● **Activity 1**:
Output, as a JSON list of strings, the lines of the entries from the line containing "en.DM00245326.pdf.html" to the line containing "en.DM00250990.pdf.html", both included. Use one string per line and omit blank lines.

● **Extract provided**:
++++++++

Class SolrInputDocumentReader

  • All Implemented Interfaces:
    Closeable, AutoCloseable, Readable

    public class SolrInputDocumentReader
    extends Reader
    Reader on top of SolrInputDocument that can "stream" a document as a character stream in a memory efficient way, to avoid potentially large intermediate string buffers containing whole document content.
    WARNING: This API is experimental and might change in incompatible ways in the next release.
    • Constructor Detail

      • SolrInputDocumentReader

        public SolrInputDocumentReader​(SolrInputDocument doc,
                                       int maxTotalChars,
                                       int maxCharsPerFieldValue)
        Creates a character-stream reader that streams all String fields in the document with space as separator
        Parameters:
        doc - Solr input document
        maxCharsPerFieldValue - max chars to consume per field value
        maxTotalChars - max chars to consume total
      • SolrInputDocumentReader

        public SolrInputDocumentReader​(SolrInputDocument doc,
                                       String[] fields,
                                       int maxTotalChars,
                                       int maxCharsPerFieldValue,
                                       String fieldValueSep)
        Creates a character-stream reader that reads the listed fields in order, with max lengths as specified.
        Parameters:
        doc - Solr input document
        fields - list of field names to include
        fieldValueSep - separator to insert between field values
        maxCharsPerFieldValue - max chars to consume per field value
        maxTotalChars - max chars to consume total
    • Method Detail

      • setEodReturnValue

        public void setEodReturnValue​(int eodReturnValue)
        Choose another return value than -1 for end of document reached. Warning: Only to work around buggy consumers such as LangDetect 1.1
        Parameters:
        eodReturnValue - integer which defaults to -1
      • asString

        public static String asString​(Reader reader)
        Gets the whole reader as a String
        Returns:
        string of concatenated fields

++++++++

● **Activity 2**:
Translate this sentence from the SolrInputDocumentReader documentation into Spanish: "Creates a character-stream reader that reads the listed fields in order, with max lengths as specified."

● **Provided material**:
++++++++

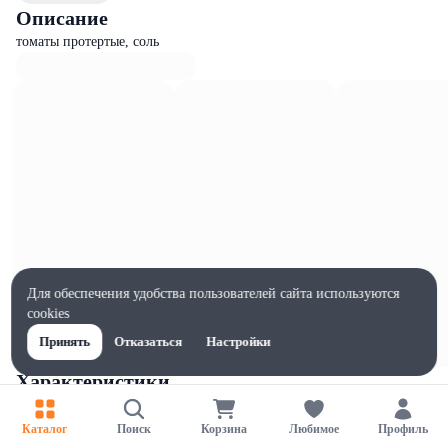
Описание
томаты протертые, соль
Для обеспечения удобства пользователей сайта используются
cookies
Принять
Отказаться
Настройки
Характеристики
Ширина, мм
70
Каталог
Поиск
Корзина
Любимое
Профиль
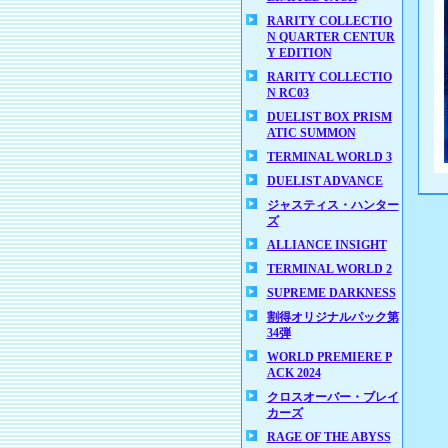
RARITY COLLECTIO
N QUARTER CENTUR
Y EDITION
RARITY COLLECTIO
N RC03
DUELIST BOX PRISM
ATIC SUMMON
TERMINAL WORLD 3
DUELIST ADVANCE
ジャスティス・ハンター
ズ
ALLIANCE INSIGHT
TERMINAL WORLD 2
SUPREME DARKNESS
割得オリジナルパック第
34弾
WORLD PREMIERE P
ACK 2024
クロスオーバー・ブレイ
カーズ
RAGE OF THE ABYSS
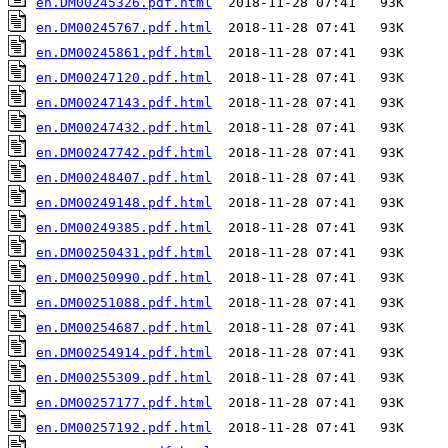
en.DM00245326.pdf.html
en.DM00245767.pdf.html
en.DM00245861.pdf.html
en.DM00247120.pdf.html
en.DM00247143.pdf.html
en.DM00247432.pdf.html
en.DM00247742.pdf.html
en.DM00248407.pdf.html
en.DM00249148.pdf.html
en.DM00249385.pdf.html
en.DM00250431.pdf.html
en.DM00250990.pdf.html
en.DM00251088.pdf.html
en.DM00254687.pdf.html
en.DM00254914.pdf.html
en.DM00255309.pdf.html
en.DM00257177.pdf.html
en.DM00257192.pdf.html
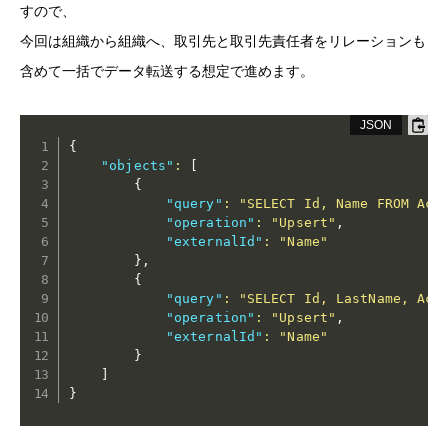
すので、
今回は組織から組織へ、取引先と取引先責任者をリレーションも
含めて一括でデータ転送する想定で進めます。
{
"objects"
:
[
{
"query"
:
"SELECT Id, Name FROM Acc
"operation"
:
"Upsert"
,
"externalId"
:
"Name"
}
,
{
"query"
:
"SELECT Id, LastName, Acc
"operation"
:
"Upsert"
,
"externalId"
:
"Name"
}
]
}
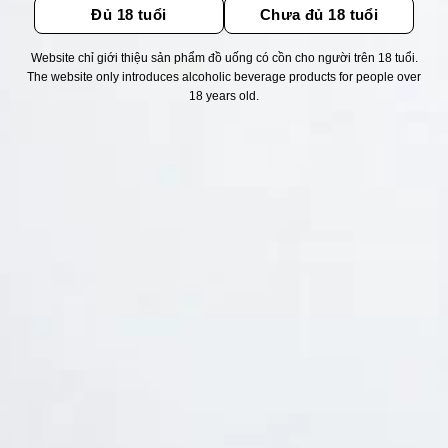
Đủ 18 tuổi
Chưa đủ 18 tuổi
Website chỉ giới thiệu sản phẩm đồ uống có cồn cho người trên 18 tuổi.
Thống kê truy cập
The website only introduces alcoholic beverage products for people over
18 years old.
👁 Tổng truy cập:
1716245
📅 Hôm nay:
7399
📆 Hôm qua:
11524
🟢 Đang online:
27
Fanpapge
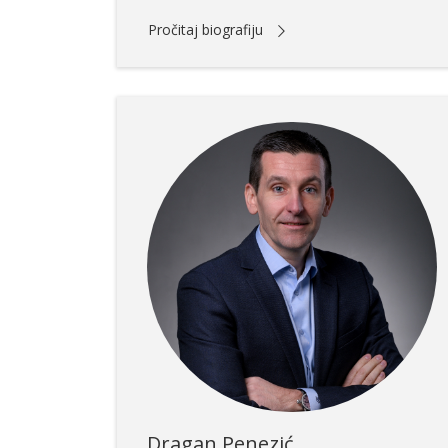
Pročitaj biografiju
Dragan Penezić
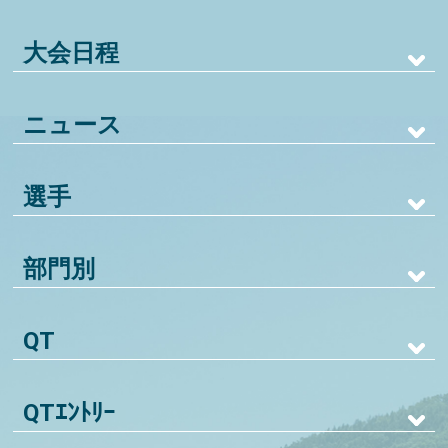
大会日程
ニュース
選手
部門別
QT
QTｴﾝﾄﾘｰ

++++++++

● **Problem solution 1**:
[
  "en.DM00245326.pdf.html",
  "en.DM00245767.pdf.html",
  "en.DM00245861.pdf.html",
  "en.DM00247120.pdf.html",
  "en.DM00247143.pdf.html",
  "en.DM00247432.pdf.html",
  "en.DM00247742.pdf.html",
  "en.DM00248407.pdf.html",
  "en.DM00249148.pdf.html",
  "en.DM00249385.pdf.html",
  "en.DM00250431.pdf.html",
  "en.DM00250990.pdf.html"
]

● **Problem solution 2**:
Crea un lector de flujo de caracteres que lee los campos indicados en orden, con las longitudes máximas especificadas.